Willkommenskultur in Heitersheim

BIM weist wahrheitswidrige Vorwürfe der Investoren zurück

Die Bürgerinitiative Malteserschloss hat sich immer für eine sozial orientierte Nutzung des Malteserschlosses eingesetzt. Unter anderem wollte und will sie erreichen, dass die dort untergebrachten Flüchtlinge bleiben können. Der von C. Hodeige geäußerte Vorwurf, in Heitersheim fehle die Willkommenskultur, entbehren jeder Grundlage.
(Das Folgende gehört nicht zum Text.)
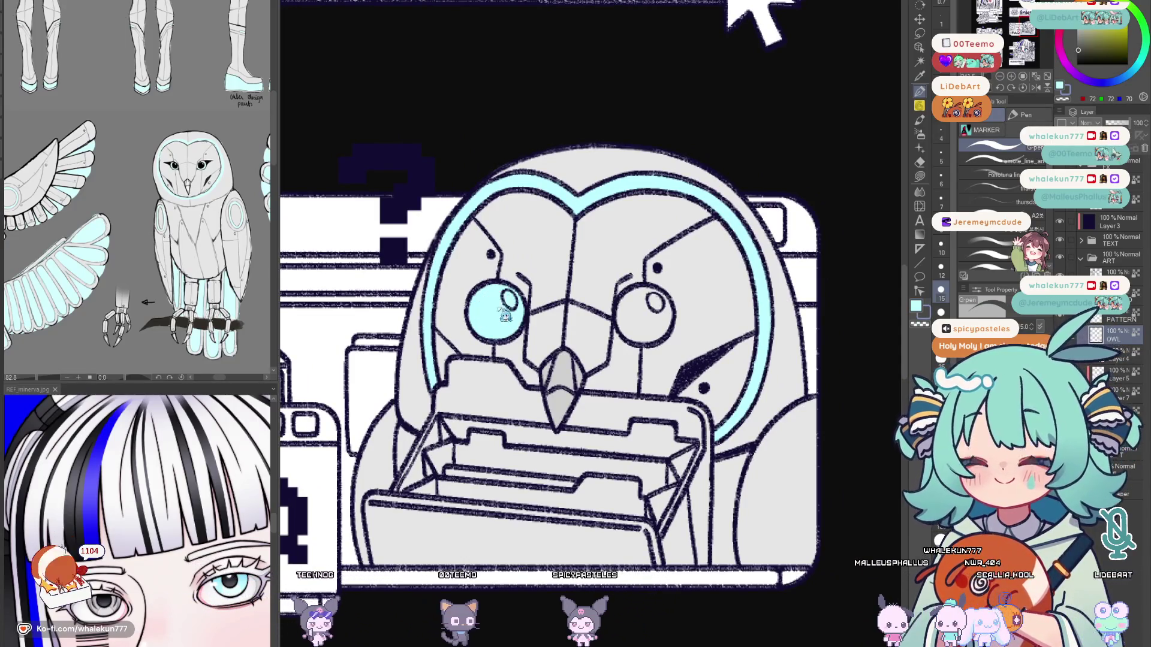
click(493, 304)
click(487, 311)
Der Vorwurf der Investoren richtet sich gegen alle Mitglieder der Bürgerinitiative. „Damit werden pauschal über 200 Menschen als Fremdenfeinde abgestempelt – diese haltlose Unterstellung entlarvt sich selbst“, stellt der Vorsitzende Zsolt Pekker fest. Die BIM vertritt seit jeher die Prinzipien Toleranz und Weltoffenheit. Es ist immer ihr ausdrückliches Ziel gewesen, in einem öffentlich genutzten Schloss Menschen aus aller Welt und aus allen sozialen Schichten willkommen zu heißen.
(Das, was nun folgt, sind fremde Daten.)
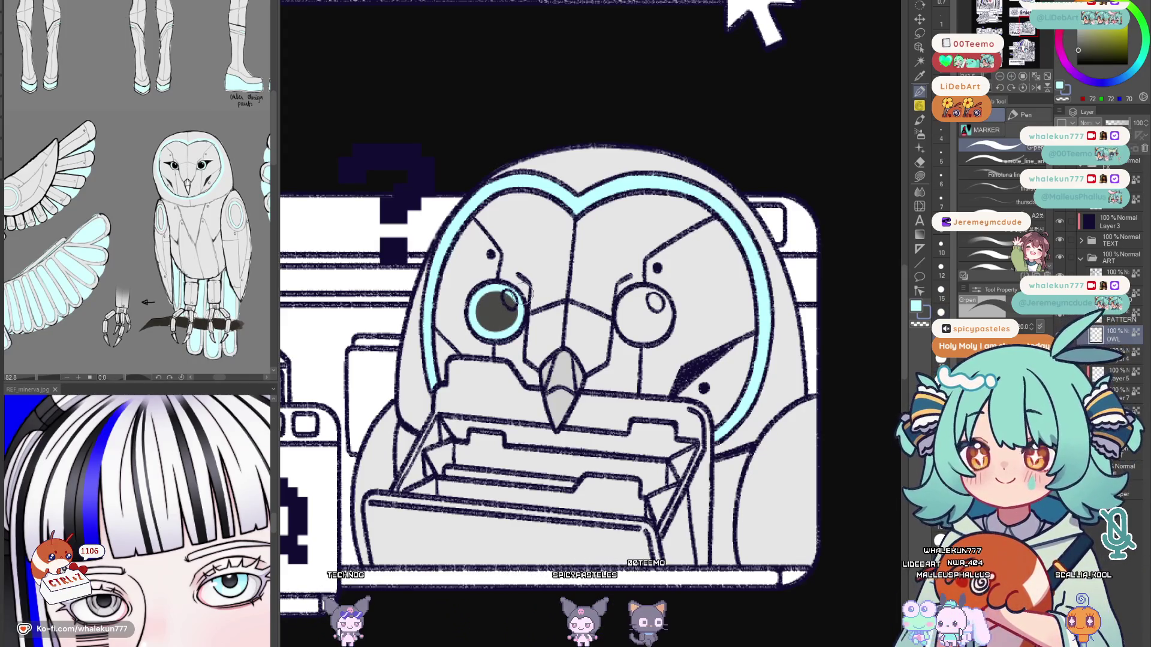
click(646, 311)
Behauptungen ohne faktische Grundlage
„Wer in den Publikationen der BIM oder in den öffentlichen Äußerungen des Vorstands einen einzigen unsachlichen Angriff auf eine Person oder eine einzige auch nur annähernd fremdenfeindliche Äußerung belegen kann, erhält eine Kiste Wein und eine persönliche Entschuldigung von mir“, sagt Zsolt Pekker. „Dieses Versprechen habe ich übrigens schon vor anderthalb Jahren abgegeben – bis heute hat sich niemand gemeldet.“

In der Presseerklärung zum Rückzug der Schlossgesellschaft werden der BIM unter anderem Verleumdungen gegen die Gesellschafter als Personen sowie Xenophobie und „die Verfolgung knallharter eigener wirtschaftlicher Interessen“ vorgeworfen. Die BIM weist darauf hin, dass es keinerlei faktische Grundlage für diese verunglimpfenden Behauptungen gibt.

Besonders absurd ist es, wenn ein profitorientiertes Unternehmen der BIM ‚eigene wirtschaftlichen Interessen‘ unterstellt. „Alle von uns vorgeschlagenen Eigentumsmodelle schließen privaten Profit kategorisch aus. Wir wollen erreichen, dass das Schloss in öffentlichem Eigentum sozial genutzt wird. Jede Art von Immobilienspekulation muss ausgeschlossen sein, ebenso eine profitorientierte Nutzung des Ensembles.“

Verflechtungen mit KP Chinas aufgedeckt
Der BIM-Vorsitzende geht auch den Vorwurf des Investorensprechers Hodeige ein, die BIM hätte die „politische Großwetterlage, die ein solches Projekt nicht gerade fördere, unseriös instrumentalisiert“. Auch diese Aussage ist nicht nachvollziehbar. Im Hinblick auf die Investoren sind sehr viele Fragen offengeblieben. „Die BIM hat in den letzten Monaten intensiv recherchiert, um diese Wissenslücken zu füllen. Wir haben unter anderem die enge Verflechtung der Investoren mit Staat und Partei in China aufgedeckt und dabei ausschließlich über solide belegte Fakten informiert.“

Die BIM möchte an dieser Stelle auch auf die überregionale Berichterstattung hinweisen. So ordnet zum Beispiel das Redaktionsnetzwerk Deutschland die Vorgänge rund um das Malteserschloss treffend in einen größeren Zusammenhang ein.